Volkswagen : Carbon-saving digital communications

Georgia Barrett
An early example of an educational sustainable browsing experience

The feature
Volkswagen Canada has launched a carbon-efficient website (vw.ca/carbonneutralnet) to promote its electric vehicle range. The website has only six pages, including an FAQ section and a series of innovation pages on e-mobility and the future of electric vehicles. Basic product information is provided, but interested customers must leave the “sustainable browsing experience” and “return to the full VW.ca experience” to book a test drive or compare models.
The “sustainable browsing experience” is in sleek greyscale with blue accents, and all pages are reduced to black and white text, even the images, as seen in the screenshot. The level of detail achieved is almost on a par with traditional photography, but the amount of data embedded in the images is significantly lower.
The aim of the site is to “educate Canadians about sustainability in the digital world” and introductory paragraphs in HTML explain how reducing electric vehicle web pages to black and white text requires less energy to transfer data over the internet, “effectively lowering the carbon footprint of these pages”.
There are plenty of prominent signposts back to the ‘full’ VW website.
The takeaway
Volkswagen offers one of the first examples we have seen of a website that informs visitors about the carbon emissions associated with corporate digital communications. It immediately engages with an eye-catching fact: “a site that gets just 100,000 monthly page views generates a whopping 2,110 kg of CO2 per year—the same amount produced by 87 barbecue tanks”.
Indeed, corporate websites are far from carbon neutral. The world’s data centres use more electricity per year than the entire United Kingdom, and if the internet were a country, it would be the sixth most polluting country in the world, according to Nature.

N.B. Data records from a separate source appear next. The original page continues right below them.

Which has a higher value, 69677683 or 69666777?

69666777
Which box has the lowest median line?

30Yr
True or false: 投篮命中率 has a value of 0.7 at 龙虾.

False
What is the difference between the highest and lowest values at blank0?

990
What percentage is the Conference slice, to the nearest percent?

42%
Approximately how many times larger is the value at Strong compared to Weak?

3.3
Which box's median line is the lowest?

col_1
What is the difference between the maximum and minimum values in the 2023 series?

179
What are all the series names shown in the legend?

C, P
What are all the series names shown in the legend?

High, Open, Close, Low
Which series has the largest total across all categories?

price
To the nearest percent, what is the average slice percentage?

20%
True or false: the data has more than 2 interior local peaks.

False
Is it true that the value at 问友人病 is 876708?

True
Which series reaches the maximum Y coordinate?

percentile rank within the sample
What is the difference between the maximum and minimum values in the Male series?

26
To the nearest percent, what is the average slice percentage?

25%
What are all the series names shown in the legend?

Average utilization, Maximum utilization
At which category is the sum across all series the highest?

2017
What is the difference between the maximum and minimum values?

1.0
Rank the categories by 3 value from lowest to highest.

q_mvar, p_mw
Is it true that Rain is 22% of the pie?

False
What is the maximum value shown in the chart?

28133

‘Digital carbon footprint reduction’ is a phrase we are hearing more and more, alongside ‘sustainable web design’ and ‘carbon neutral websites’, but awareness is currently low, and very few corporate website managers have taken action.
Volkswagen’s effort is primarily educational, but it doubles as marketing material for its electric vehicles. This is an example of a pragmatic approach, where sustainable web design goes hand in hand with company messaging.
However, as the environmental impact of the internet becomes more widely publicised and more companies claim to be sustainable with net zero pledges, we expect that there will be a corresponding awareness that “net zero” should include the impact of a company’s online estate, and we predict more experiments like this one.